Today, GE announced the release of Centricity Advance, their solution for the ambulatory market. Centricity Advance is basically a build-out/rebranding of MedPlexus an SaaS EHR solution vendor that GE acquired in March 2010. GE now joins others (see below) in the EHR market who are striving to provide a complete acute to ambulatory EHR portfolio.
AllScripts’ acquisition last week of Eclipsys.
NextGen, a traditional ambulatory EHR vendor whose parent, Quality Systems Inc. acquired Sphere Health Systems and Opus Healthcare Solutions to target rural acute care facilities.
While some may argue that the HITECH Act and meaningful use requirements are core drivers for these acquisitions (e.g. tap future incentives payments in new markets), the real reason is the need for large healthcare organizations to more closely align smaller affiliated practices to their operations in anticipation of healthcare/payment reform (bundled payments, patient-centered medical home, etc.). These large institutions are increasingly seeking out such fully integrated acute to ambulatory solutions and is one of the core reasons that EPIC (they started in ambulatory and grew organically into acute) has seen success in the market. It remains to be seen if those pursuing an acquisition strategy will be as successful as EPIC for it often takes years for two systems to be combined in a truly integrated fashion.

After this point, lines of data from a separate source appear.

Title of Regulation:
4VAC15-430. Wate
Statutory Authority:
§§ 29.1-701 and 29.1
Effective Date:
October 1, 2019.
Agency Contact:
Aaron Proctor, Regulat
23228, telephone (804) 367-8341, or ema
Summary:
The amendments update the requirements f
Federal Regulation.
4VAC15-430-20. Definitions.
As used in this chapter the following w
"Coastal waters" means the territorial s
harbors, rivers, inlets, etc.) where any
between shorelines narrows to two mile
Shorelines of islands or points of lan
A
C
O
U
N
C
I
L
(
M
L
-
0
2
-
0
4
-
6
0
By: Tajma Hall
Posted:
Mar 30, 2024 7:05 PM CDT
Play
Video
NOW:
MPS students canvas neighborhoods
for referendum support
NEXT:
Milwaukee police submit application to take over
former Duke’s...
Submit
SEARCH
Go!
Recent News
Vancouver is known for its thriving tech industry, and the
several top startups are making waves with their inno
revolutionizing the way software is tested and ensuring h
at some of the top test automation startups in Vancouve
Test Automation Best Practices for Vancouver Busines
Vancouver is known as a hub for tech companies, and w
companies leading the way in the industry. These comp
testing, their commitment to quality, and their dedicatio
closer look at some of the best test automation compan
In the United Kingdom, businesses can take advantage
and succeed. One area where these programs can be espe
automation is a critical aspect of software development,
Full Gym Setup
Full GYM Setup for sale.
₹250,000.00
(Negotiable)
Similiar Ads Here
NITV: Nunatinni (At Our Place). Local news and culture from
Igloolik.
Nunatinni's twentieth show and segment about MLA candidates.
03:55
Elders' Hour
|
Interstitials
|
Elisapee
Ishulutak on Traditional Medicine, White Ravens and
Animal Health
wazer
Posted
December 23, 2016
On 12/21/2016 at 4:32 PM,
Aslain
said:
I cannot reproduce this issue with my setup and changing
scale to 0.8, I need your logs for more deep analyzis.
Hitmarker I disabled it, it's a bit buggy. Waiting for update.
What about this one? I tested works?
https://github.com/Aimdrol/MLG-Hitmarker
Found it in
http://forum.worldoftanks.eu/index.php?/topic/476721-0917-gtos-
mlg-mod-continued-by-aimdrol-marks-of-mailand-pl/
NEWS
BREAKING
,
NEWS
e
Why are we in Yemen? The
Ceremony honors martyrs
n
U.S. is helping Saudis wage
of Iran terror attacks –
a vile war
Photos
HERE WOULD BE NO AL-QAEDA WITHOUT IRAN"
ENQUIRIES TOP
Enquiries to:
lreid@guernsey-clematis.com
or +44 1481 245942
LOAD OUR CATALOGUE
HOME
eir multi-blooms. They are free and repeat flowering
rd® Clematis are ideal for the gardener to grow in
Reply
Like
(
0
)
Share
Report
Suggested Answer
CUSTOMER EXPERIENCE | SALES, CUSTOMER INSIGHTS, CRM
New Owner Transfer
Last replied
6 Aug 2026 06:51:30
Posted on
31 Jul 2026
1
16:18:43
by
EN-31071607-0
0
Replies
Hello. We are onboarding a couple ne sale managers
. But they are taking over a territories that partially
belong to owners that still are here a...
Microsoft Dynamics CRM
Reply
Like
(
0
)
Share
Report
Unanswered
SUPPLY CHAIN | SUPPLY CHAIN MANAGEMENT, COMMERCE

Looking to the future, one has to wonder what will be the fate of those who remain in either just the acute or ambulatory sector. Our quick assessment of a few of the ambulatory vendors…
athenahealth: athenaclinicals is new to the market and the company has an opportunity to tap its existing customer base. Short-term, they’ll stay independent but likely to be acquired in 3-5 years.
eClinicalWorks: Fiercely independent and will likely attempt to pursue a strategy similar to EPIC’s and grow organically and stay independent. Will make some niche app acquisitions where needed to accelerate time to market.
Greenway: Will be acquired in next 1-2 years.
Sage: Like Greenway, acquired in near future.
Practicefusion: Will stay independent, may be rolled-up into a larger offering from a bigger entity that comes from outside healthcare sector, e.g., minority investor Salesforce.com
Now this is only our educated guess (and we certainly welcome yours in the comment section below), but in our conversations with numerous stakeholders in the market, this guess is one we’d be willing to bet on.
John, you missed out the VISTA platform from the VA and its 1M developer community, a platform with continuous innovation. Medsphere and WorldVista are leading the game in the open source community. We as a small group, has taken different direction, building customized patent-pending web-base processes for Physician House Call in large retirement facilities. Our IT team also leverage the open source and build more values around it for our community. There is another company in California having the Iphone access.
You see, this is another ecosystem with a huge community from both physicians and IT technologists. If you are “providing perspective on key IT trends in the healthcare sector”, I believe you have to know about them, especially with a huge movement toward home health.
This post is not so much about this technology platform versus that but more a reflection upon the macro economic forcing factors that will drive M&A activity over the next few years in the EHR market. While some believe that HITECH Act and the $$$ flowing forth into the sector will drive consolidation, Chilmark’s thesis is that the Healthcare Reform Bill and future payment reform will be the key drivers. Thus, whether or not someone is using VISTA or for that matter any other EHR makes little difference. It is the extension/connectivity between ambulatory and acute care facilities that is driving M&A activity.
Great analysis John. I am curious what your thoughts on the role of HIEs and their vendors will have on this?
I know you have an HIE report coming soon, but the speed of acq are pretty interesting for such massive companies that effectively have a 2-3 year window to grab as much market share as they can. All the while taking on massive integration projects, and massive rollouts for large clients.